─── Exercise input

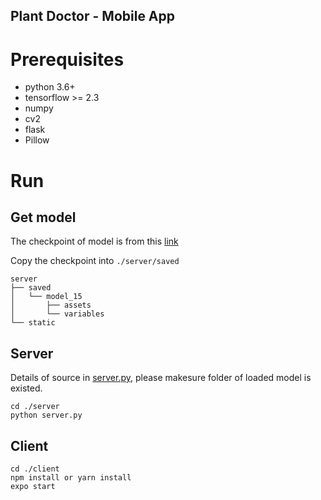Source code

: ## Plant Doctor - Mobile App

# Prerequisites
* python 3.6+
* tensorflow >= 2.3
* numpy
* cv2
* flask
* Pillow

# Run

## Get model
The checkpoint of model is from this [link](https://drive.google.com/drive/folders/1zMPET_JNirVhPujaKM8o3w5Itn4ImneF?usp=sharing)

Copy the checkpoint into `./server/saved`

    server  
    ├── saved
    │   └── model_15
    │       ├── assets
    │       └── variables
    └── static


## Server

Details of source in [server.py](server/server.py), please makesure folder of loaded model is existed.

    cd ./server
    python server.py

## Client

    cd ./client
    npm install or yarn install
    expo start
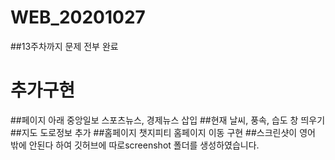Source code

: # WEB_20201027
##13주차까지 문제 전부 완료 

# 추가구현 
##페이지 아래 중앙일보 스포츠뉴스, 경제뉴스 삽입 
##현재 날씨, 풍속, 습도 창 띄우기
##지도 도로정보 추가 
##홈페이지 챗지피티 홈페이지 이동 구현 
##스크린샷이 영어 밖에 안된다 하여 깃허브에 따로screenshot 폴더를 생성하였습니다.


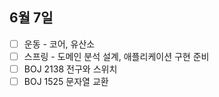 ## 6월 7일

- [ ] 운동 - 코어, 유산소
- [ ] 스프링 - 도메인 분석 설계, 애플리케이션 구현 준비
- [ ] BOJ 2138 전구와 스위치
- [ ] BOJ 1525 문자열 교환
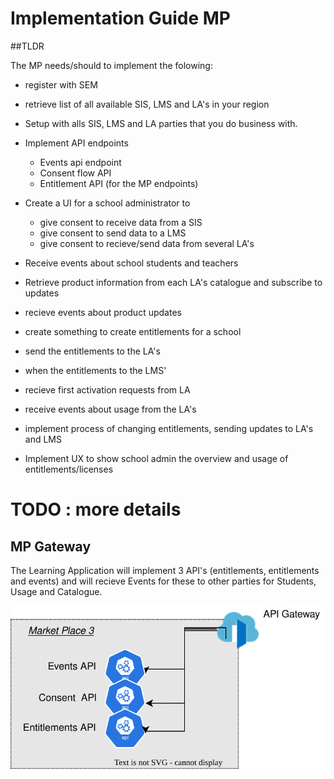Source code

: # Implementation Guide MP

##TLDR

The MP needs/should to implement the folowing:
* register with SEM
* retrieve list of all available SIS, LMS and LA's in your region
* Setup with alls SIS, LMS and LA parties that you do business with.
* Implement API endpoints
  * Events api endpoint
  * Consent flow API
  * Entitlement API (for the MP endpoints)
* Create a UI for a school administrator to 
  * give consent to receive data from a SIS
  * give consent to send data to a LMS
  * give consent to recieve/send data from several LA's
* Receive events about school students and teachers
* Retrieve product information from each LA's catalogue and subscribe to updates
* recieve events about product updates
* create something to create entitlements for a school
* send the entitlements to the LA's
* when the entitlements to the LMS'
* recieve first activation requests from LA
* receive events about usage from the LA's

* implement process of changing entitlements, sending updates to LA's and LMS

* Implement UX to show school admin the overview and usage of entitlements/licenses

# TODO : more details

## MP Gateway
The Learning Application will implement 3 API's (entitlements, entitlements and events) and will  recieve Events for these to other parties for Students, Usage and Catalogue.

![architecture](diagrams/Saas_Vendor_Infrastructure-MP_Gateway.drawio.svg)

──────

In the entries above, find the line holding "register with SEM" and the line holding "data from a SIS", then retype exactly those two lines and every line between them, and nothing else.

* register with SEM
* retrieve list of all available SIS, LMS and LA's in your region
* Setup with alls SIS, LMS and LA parties that you do business with.
* Implement API endpoints
  * Events api endpoint
  * Consent flow API
  * Entitlement API (for the MP endpoints)
* Create a UI for a school administrator to 
  * give consent to receive data from a SIS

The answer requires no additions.